Sonderfall: Überwachung am Arbeitsplatz durch Kollegen
„Ich habe das Gefühl, mein Kollege überwacht mich.“ Auch wenn Ihr Partner skeptisch auf Ihren Verdacht reagiert, tatsächlich kann es vorkommen, dass Sie eine Kollegin oder ein Kollege kontrolliert und überwacht – vielleicht im Auftrag der Chefetage, vielleicht aber auch aus eigenem Antrieb. Ein Beispiel ist die Arbeitszeitkontrolle durch Kollegen. Mitarbeiter ausspionieren, dazu sollten Sie sich niemals verleiten lassen.
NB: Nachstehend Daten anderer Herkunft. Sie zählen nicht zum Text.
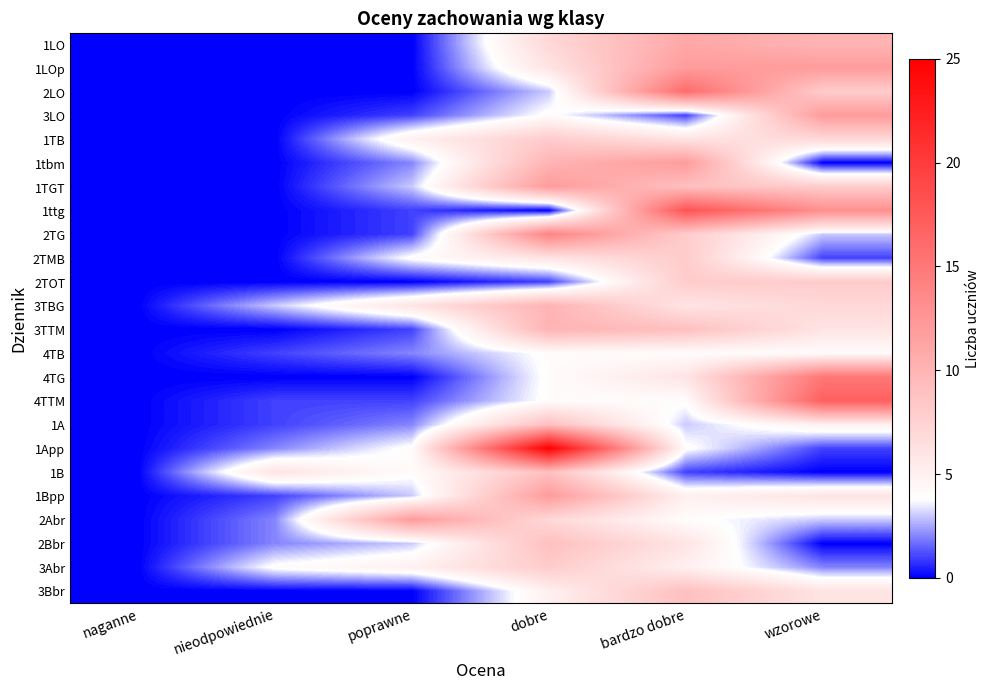

What is the total value across all series at bardzo dobre?

175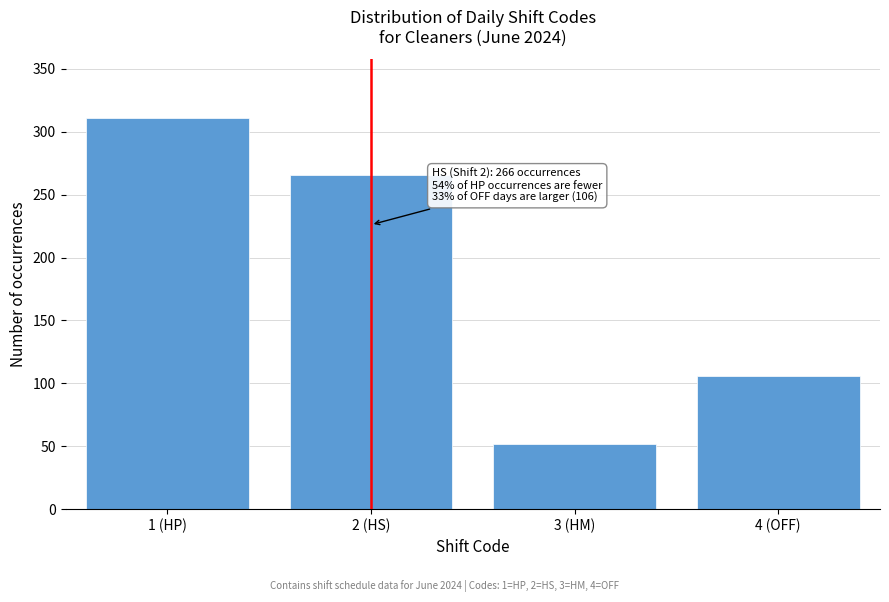

Reading left to right, extract all data points from this chart.

1 (HP)=311	2 (HS)=266	3 (HM)=52	4 (OFF)=106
Solch ein Verhalten ist nicht nur ein Vertrauensbruch, der zu einer vergifteten Arbeitsatmosphäre führt, sondern zieht auch rechtliche Konsequenzen nach sich – für den „Auftraggeber“ ebenso wie für den „Auftragnehmer“. Die wohlbekannte „Weisungsbefugnis“ Ihrer Vorgesetzten erstreckt sich keinesfalls auf die Arbeitszeitkontrolle durch Kollegen, sondern ausschließlich auf die Aufgaben, die in Ihrem Arbeitsvertrag festgehalten sind.
Aber warum sollten Ihre Kollegen Sie überwachen wollen, wenn nicht im Auftrag „von oben“? Dafür gibt es mehrere Möglichkeiten. Vielleicht ist hier übermäßiger Ehrgeiz oder ein hohes Maß an Unsicherheit im Spiel. Vielleicht geht es auch darum, Kollegen auszustechen und in der Chefetage zu diskreditieren. Oder die Kollegen haben einfach eine völlig falsche Auffassung von ihren Aufgabenfeldern. Was auch immer der Antrieb ist, suchen Sie am besten das Gespräch und stellen Sie klar, dass Sie das Verhalten inakzeptabel finden. Fragen Sie aber auch nach dem Grund für die Überwachung. Im besten Fall können Sie die Situation so schon klären.
Egal, ob es sich um einen besonders perfiden Fall von unzulässiger Mitarbeiter-Überwachung durch Ihre Vorgesetzten handelt oder ihr Kollege auf eigene Faust handelt – Sie können auf jeden Fall dagegen vorgehen.
Lesetipp
In der Berufswelt treffen unterschiedliche Erwartungshaltungen, Wertvorstellungen und Interessen aufeinander, was zu Konflikten führen kann. Jetzt mehr über den Umgang mit Konflikten am Arbeitsplatz lesen.
zum BeitragFazit
In Deutschland ist die Mitarbeiter-Überwachung streng reglementiert. Insbesondere die Persönlichkeitsrechte von Arbeitnehmern wiegen in den meisten Fällen schwerer als so genannte „berechtigte Interessen“ der Arbeitgeber, die etwa eine Videoüberwachung am Arbeitsplatz rechtfertigen würden. In der Regel müssen Arbeitnehmer über jede Art von Überwachungsmaßnahme unterrichtet werden und diesen auch ausdrücklich freiwillig zustimmen. Heimliche Überwachungsmethoden durch versteckte Kameras, Key-Logger oder eine Observation sind nur in Ausnahmefällen zulässig – etwa bei konkretem Verdacht auf einen schweren Pflichtverstoß oder eine Straftat. Die Inhalte privater E-Mails und Gespräche sind für den Vorgesetzten tabu. Arbeitgeber müssen insbesondere den Datenschutz und Löschfristen beachten und Ihnen jederzeit Auskunft über Sie betreffende personenbezogene Daten geben können. Und: All das gilt gleichermaßen für reguläre Arbeitsplätze wie auch für die Home-Office-Überwachung.